*EXERCISE*
Copy the data below in full, exactly as it appears.

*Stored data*
[Start of Attachment]

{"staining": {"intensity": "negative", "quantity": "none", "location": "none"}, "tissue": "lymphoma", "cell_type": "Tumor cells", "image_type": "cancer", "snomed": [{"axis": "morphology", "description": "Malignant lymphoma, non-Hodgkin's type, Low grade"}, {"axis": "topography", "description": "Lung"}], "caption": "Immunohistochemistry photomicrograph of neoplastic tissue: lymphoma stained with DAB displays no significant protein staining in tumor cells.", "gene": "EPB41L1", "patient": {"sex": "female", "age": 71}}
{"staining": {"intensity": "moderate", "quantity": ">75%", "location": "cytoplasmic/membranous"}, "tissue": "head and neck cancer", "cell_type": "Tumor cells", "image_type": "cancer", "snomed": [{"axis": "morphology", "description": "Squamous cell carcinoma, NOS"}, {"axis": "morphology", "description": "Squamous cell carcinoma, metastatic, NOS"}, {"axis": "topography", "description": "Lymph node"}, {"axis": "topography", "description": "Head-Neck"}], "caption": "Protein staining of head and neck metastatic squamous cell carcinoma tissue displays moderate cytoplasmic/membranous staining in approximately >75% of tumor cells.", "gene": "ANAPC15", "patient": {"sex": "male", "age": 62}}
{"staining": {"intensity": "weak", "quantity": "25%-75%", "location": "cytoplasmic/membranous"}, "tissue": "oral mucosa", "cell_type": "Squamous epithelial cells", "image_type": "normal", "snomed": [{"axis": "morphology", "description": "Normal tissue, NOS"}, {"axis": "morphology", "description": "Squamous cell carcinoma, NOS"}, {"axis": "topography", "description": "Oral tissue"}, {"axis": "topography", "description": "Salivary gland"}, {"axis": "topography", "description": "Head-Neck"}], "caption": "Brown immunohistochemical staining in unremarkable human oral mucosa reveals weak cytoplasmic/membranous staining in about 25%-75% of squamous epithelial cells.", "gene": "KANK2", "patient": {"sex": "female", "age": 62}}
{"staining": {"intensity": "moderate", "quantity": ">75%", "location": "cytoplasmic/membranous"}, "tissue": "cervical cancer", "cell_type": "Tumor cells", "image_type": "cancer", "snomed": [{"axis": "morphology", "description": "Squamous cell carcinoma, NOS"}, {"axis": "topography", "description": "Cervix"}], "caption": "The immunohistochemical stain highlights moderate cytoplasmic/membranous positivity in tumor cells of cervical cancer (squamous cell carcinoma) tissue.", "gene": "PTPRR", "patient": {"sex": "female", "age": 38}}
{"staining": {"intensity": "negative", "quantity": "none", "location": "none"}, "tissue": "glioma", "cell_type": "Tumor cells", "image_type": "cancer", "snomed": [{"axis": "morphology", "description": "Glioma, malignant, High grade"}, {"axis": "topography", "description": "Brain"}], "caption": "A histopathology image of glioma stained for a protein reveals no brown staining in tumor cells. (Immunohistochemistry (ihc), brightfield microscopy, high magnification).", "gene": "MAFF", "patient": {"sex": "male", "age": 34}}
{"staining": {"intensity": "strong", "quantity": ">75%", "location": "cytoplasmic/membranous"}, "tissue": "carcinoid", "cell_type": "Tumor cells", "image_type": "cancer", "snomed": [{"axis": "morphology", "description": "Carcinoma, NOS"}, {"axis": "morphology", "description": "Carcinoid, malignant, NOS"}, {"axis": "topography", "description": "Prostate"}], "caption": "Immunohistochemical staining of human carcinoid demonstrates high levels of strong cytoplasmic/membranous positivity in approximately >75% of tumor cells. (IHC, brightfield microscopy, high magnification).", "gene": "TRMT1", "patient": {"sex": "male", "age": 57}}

[End of Attachment]

*EXPECTED ANSWER*
{"staining": {"intensity": "negative", "quantity": "none", "location": "none"}, "tissue": "lymphoma", "cell_type": "Tumor cells", "image_type": "cancer", "snomed": [{"axis": "morphology", "description": "Malignant lymphoma, non-Hodgkin's type, Low grade"}, {"axis": "topography", "description": "Lung"}], "caption": "Immunohistochemistry photomicrograph of neoplastic tissue: lymphoma stained with DAB displays no significant protein staining in tumor cells.", "gene": "EPB41L1", "patient": {"sex": "female", "age": 71}}
{"staining": {"intensity": "moderate", "quantity": ">75%", "location": "cytoplasmic/membranous"}, "tissue": "head and neck cancer", "cell_type": "Tumor cells", "image_type": "cancer", "snomed": [{"axis": "morphology", "description": "Squamous cell carcinoma, NOS"}, {"axis": "morphology", "description": "Squamous cell carcinoma, metastatic, NOS"}, {"axis": "topography", "description": "Lymph node"}, {"axis": "topography", "description": "Head-Neck"}], "caption": "Protein staining of head and neck metastatic squamous cell carcinoma tissue displays moderate cytoplasmic/membranous staining in approximately >75% of tumor cells.", "gene": "ANAPC15", "patient": {"sex": "male", "age": 62}}
{"staining": {"intensity": "weak", "quantity": "25%-75%", "location": "cytoplasmic/membranous"}, "tissue": "oral mucosa", "cell_type": "Squamous epithelial cells", "image_type": "normal", "snomed": [{"axis": "morphology", "description": "Normal tissue, NOS"}, {"axis": "morphology", "description": "Squamous cell carcinoma, NOS"}, {"axis": "topography", "description": "Oral tissue"}, {"axis": "topography", "description": "Salivary gland"}, {"axis": "topography", "description": "Head-Neck"}], "caption": "Brown immunohistochemical staining in unremarkable human oral mucosa reveals weak cytoplasmic/membranous staining in about 25%-75% of squamous epithelial cells.", "gene": "KANK2", "patient": {"sex": "female", "age": 62}}
{"staining": {"intensity": "moderate", "quantity": ">75%", "location": "cytoplasmic/membranous"}, "tissue": "cervical cancer", "cell_type": "Tumor cells", "image_type": "cancer", "snomed": [{"axis": "morphology", "description": "Squamous cell carcinoma, NOS"}, {"axis": "topography", "description": "Cervix"}], "caption": "The immunohistochemical stain highlights moderate cytoplasmic/membranous positivity in tumor cells of cervical cancer (squamous cell carcinoma) tissue.", "gene": "PTPRR", "patient": {"sex": "female", "age": 38}}
{"staining": {"intensity": "negative", "quantity": "none", "location": "none"}, "tissue": "glioma", "cell_type": "Tumor cells", "image_type": "cancer", "snomed": [{"axis": "morphology", "description": "Glioma, malignant, High grade"}, {"axis": "topography", "description": "Brain"}], "caption": "A histopathology image of glioma stained for a protein reveals no brown staining in tumor cells. (Immunohistochemistry (ihc), brightfield microscopy, high magnification).", "gene": "MAFF", "patient": {"sex": "male", "age": 34}}
{"staining": {"intensity": "strong", "quantity": ">75%", "location": "cytoplasmic/membranous"}, "tissue": "carcinoid", "cell_type": "Tumor cells", "image_type": "cancer", "snomed": [{"axis": "morphology", "description": "Carcinoma, NOS"}, {"axis": "morphology", "description": "Carcinoid, malignant, NOS"}, {"axis": "topography", "description": "Prostate"}], "caption": "Immunohistochemical staining of human carcinoid demonstrates high levels of strong cytoplasmic/membranous positivity in approximately >75% of tumor cells. (IHC, brightfield microscopy, high magnification).", "gene": "TRMT1", "patient": {"sex": "male", "age": 57}}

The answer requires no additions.